◆ **GOAL**:
Answer these questions from the court ruling excerpt.
(a) What date appears on the Grounds of Opposition filed by the 2nd defendant?
(b) On what date did the deceased die, according to the intended defendants' replying affidavit?
(c) In which court did the intended defendants petition for a grant of Letters of Administration?

◆ **SOURCE DOCUMENT**:

- - - - -

6. In opposition to the application, the 2nd defendant filed Grounds of Opposition dated 24/11/2020. It contended that the application offends Order 24 Rule 4. That the Intended defendants are not legal representatives of the 1st defendant. That the applicant should have applied to revive the abated suit before applying for substitution. That the court has no jurisdiction to determine the application as the suit abated by operation of law on 11/12/2019.

7. The intended defendants filed a replying affidavit dated 25/11/2020. They stated that the deceased died on 11/12/2018 and no substitution had been done. That the suit had therefore abated. That the applicant had not explained the inordinate delay in prosecuting the matter. That there can be no substitution until and unless the suit was revived.

8. They faulted the applicant for not showing that the respondents were legal representatives of the deceased. The process of identifying the assets of the deceased had delayed their applying for succession. They had since petitioned for grant of Letters of Administration in the Succession Cause No. 171 of 2020 in the Chief Magistrate’s Court at Gatundu.

- - - - -

◆ **GIVEN DATA**:
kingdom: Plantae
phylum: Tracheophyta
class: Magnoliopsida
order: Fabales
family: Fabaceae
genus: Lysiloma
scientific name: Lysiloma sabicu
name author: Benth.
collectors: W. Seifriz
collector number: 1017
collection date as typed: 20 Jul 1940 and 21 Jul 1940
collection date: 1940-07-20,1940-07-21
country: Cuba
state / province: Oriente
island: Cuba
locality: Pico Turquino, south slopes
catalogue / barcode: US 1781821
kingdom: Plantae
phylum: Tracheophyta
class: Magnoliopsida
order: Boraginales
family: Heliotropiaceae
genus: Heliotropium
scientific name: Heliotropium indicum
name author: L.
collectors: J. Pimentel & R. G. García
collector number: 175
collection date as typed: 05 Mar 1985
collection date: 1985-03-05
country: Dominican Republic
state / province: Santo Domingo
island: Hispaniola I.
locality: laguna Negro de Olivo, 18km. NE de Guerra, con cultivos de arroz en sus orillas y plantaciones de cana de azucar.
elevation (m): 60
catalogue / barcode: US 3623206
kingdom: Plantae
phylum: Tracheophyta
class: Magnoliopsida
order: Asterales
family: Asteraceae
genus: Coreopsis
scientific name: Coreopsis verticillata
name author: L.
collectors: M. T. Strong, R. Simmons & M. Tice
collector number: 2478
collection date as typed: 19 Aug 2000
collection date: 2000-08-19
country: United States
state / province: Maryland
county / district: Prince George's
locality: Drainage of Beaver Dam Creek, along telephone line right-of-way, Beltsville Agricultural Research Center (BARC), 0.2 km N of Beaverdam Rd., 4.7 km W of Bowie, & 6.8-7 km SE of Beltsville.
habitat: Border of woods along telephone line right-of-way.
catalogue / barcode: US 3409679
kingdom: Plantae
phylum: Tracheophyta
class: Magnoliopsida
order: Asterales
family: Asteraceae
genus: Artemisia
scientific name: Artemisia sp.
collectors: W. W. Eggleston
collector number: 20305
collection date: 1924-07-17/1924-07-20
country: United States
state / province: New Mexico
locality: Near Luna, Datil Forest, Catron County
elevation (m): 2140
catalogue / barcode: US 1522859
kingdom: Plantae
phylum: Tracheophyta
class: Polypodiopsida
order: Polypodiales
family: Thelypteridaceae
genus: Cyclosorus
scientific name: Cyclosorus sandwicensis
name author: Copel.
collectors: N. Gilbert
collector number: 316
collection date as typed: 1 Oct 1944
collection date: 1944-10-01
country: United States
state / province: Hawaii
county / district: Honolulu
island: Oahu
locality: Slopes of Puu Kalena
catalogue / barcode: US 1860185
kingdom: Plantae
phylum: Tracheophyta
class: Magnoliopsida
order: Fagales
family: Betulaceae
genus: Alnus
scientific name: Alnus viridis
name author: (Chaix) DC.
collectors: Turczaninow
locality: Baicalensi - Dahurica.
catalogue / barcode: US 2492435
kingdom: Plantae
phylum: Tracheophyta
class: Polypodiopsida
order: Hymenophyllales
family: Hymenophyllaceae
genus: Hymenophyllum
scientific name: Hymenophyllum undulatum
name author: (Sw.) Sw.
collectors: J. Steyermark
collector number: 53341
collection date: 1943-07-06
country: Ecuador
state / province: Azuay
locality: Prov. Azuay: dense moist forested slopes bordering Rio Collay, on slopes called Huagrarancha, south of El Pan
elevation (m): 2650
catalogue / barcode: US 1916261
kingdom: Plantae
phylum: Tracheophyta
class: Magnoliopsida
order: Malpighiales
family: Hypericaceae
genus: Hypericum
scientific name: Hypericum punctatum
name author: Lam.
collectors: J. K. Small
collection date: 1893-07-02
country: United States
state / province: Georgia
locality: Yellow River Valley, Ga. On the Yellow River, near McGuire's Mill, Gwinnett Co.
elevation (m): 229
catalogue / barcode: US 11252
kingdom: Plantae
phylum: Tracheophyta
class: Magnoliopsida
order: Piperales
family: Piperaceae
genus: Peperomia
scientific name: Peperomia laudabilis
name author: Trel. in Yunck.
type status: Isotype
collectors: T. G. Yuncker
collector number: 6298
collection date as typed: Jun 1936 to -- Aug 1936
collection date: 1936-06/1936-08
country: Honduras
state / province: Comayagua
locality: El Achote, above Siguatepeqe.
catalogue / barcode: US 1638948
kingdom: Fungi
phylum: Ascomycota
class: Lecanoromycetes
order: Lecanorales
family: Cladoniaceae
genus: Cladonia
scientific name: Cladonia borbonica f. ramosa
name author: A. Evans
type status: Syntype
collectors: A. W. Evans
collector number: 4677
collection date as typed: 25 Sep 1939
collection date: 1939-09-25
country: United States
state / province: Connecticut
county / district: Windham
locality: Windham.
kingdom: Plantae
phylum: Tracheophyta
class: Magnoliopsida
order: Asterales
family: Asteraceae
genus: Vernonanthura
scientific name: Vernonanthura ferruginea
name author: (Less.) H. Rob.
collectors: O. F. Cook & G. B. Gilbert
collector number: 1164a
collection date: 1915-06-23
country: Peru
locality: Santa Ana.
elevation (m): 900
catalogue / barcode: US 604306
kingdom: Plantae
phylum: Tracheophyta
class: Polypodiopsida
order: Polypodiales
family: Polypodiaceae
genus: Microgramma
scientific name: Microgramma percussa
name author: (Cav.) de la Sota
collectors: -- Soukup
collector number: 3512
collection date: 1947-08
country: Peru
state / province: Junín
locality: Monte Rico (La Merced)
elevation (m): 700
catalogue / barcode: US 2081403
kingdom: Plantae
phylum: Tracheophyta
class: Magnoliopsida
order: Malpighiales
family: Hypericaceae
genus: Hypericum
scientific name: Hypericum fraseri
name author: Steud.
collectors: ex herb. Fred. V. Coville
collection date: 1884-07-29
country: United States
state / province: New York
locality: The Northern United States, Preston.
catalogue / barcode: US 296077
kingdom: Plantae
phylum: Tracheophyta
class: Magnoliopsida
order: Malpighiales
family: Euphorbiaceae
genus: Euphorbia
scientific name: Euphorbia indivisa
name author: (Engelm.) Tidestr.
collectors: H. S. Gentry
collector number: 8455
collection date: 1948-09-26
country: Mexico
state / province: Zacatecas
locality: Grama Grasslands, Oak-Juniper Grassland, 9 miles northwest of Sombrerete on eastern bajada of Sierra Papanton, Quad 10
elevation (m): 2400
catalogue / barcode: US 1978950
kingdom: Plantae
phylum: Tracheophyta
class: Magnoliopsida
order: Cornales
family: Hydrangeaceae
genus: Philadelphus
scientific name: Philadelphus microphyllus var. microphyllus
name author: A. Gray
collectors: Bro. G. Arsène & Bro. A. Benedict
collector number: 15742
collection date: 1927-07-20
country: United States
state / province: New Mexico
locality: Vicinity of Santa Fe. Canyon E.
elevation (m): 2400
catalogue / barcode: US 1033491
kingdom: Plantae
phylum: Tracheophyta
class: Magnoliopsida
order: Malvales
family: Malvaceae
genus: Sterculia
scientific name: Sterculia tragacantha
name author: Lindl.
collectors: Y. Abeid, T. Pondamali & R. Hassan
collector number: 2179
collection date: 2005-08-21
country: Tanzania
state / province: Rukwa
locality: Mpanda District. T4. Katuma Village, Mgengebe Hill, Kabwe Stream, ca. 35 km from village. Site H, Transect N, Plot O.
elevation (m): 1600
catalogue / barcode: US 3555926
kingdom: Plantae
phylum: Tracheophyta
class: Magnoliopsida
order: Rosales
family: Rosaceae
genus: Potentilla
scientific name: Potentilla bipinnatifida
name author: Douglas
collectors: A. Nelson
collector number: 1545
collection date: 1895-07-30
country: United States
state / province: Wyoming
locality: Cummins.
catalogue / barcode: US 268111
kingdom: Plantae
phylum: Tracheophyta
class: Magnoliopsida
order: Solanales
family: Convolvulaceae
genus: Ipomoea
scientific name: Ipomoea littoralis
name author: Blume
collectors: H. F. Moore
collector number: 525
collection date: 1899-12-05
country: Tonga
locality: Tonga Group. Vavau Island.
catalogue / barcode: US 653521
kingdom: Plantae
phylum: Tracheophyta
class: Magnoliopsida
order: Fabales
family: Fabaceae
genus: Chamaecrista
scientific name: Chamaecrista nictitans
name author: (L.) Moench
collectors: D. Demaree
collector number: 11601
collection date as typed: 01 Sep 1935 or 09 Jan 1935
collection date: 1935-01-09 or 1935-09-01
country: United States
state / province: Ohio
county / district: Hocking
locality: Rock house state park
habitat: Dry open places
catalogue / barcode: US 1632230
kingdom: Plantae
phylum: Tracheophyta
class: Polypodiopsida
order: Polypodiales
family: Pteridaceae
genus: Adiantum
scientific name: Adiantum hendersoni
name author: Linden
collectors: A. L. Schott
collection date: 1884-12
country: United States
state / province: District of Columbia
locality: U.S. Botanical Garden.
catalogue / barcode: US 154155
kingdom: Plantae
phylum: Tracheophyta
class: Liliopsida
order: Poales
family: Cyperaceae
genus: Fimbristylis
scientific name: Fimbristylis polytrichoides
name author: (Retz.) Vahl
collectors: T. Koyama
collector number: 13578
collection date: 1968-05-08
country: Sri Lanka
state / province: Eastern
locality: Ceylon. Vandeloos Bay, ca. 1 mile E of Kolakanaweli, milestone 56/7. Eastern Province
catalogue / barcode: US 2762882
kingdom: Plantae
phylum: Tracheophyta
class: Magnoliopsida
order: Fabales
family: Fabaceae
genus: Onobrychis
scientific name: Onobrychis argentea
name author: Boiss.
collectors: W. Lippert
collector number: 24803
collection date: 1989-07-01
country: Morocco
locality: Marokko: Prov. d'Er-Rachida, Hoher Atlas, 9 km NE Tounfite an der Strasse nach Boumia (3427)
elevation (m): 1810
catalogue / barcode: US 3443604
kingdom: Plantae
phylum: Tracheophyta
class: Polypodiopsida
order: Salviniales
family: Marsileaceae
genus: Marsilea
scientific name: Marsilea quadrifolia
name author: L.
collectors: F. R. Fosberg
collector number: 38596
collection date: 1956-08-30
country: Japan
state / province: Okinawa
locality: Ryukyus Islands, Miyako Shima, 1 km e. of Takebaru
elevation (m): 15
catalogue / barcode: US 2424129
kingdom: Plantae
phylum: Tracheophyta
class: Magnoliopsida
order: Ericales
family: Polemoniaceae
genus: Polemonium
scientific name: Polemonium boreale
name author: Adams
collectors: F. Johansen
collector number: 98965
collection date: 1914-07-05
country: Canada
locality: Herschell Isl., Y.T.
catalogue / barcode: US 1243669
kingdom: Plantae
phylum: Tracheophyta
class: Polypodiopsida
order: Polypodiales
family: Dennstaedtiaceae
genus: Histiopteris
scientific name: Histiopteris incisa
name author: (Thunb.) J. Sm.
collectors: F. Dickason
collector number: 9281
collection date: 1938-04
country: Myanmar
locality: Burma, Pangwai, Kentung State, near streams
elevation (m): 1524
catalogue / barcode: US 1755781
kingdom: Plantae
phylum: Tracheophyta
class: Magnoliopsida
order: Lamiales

- - - - -

◆ **WRITTEN RESPONSE**:
(a) 24/11/2020
(b) 11/12/2018
(c) The Chief Magistrate's Court at Gatundu, in Succession Cause No. 171 of 2020